* [INSTRUCTIONS TO FOLLOW]
From the journal entry below, list every kind of word the writer says filled their head during the quiet day.

* [PAGE EXTRACT]
7.21 big  

the bigness of a small field must be kin to the bigness of god. containment is some but not all of the mystery. something about a small field loves what it holds - queen anne's lace and dried up spring flowers, egrets and sparrows and tiny brown frogs and worms that suffer to cross the road. something pays attention. a precise attention to every thing here. even to this ridiculous person jogging and sweating in funny clothes, thinking of being held in this field by some mind or heart.

of course, i read this in a book, this business about attention. in aidan chambers' Postcards from No Man's Land. but now i can't find the spot and will need to read the whole book again. some day. two characters are talking about love and one says that love is just - or not just - paying attention. it makes a kind of sense. if you feel yourself loved, you know you are attended and attended to. if you love, you attend and attend to the one you love. (what else is linda loman's demand that "attention must be paid"?) and so we extend that thought to every thing. it's a nice thought and sweet. easy to laugh at. easy to pull out some big cynical guns and blow it to bits. faithless guns.

i've had today to myself. every one is gone. not so tomorrow. but today. jay just came in and asked how the day was. i said, quiet. i said, this is about the first thing i've said all day. i might have muttered a little to the cat, but that doesn't really count. and i'm remembering how the first days of school always come with a sore throat from so much sudden use of a voice that's lain fallow all summer, from days like today when, despite the lack of vocalization, my head has been full of words. prayer words. email words. book reading words. television words. nearly all the words of other people. these are my words here.

yesterday i was set to plow into Ender's Game, really cover some territory. but then a package arrived. the best kind. a complete surprise. containing a book that most of the world hasn't had a chance to see yet. and, like a launchy at play in the null gravity of the battle room, my attention bounced over there. out of my control. now i'm almost done with it. (thanks, kiddo. it's a fine book. more formalities are in the mail.)

* [GIVEN DATA]
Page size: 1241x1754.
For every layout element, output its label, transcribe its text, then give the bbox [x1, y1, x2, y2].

* [REPLY]
Prayer words, email words, book reading words, television words.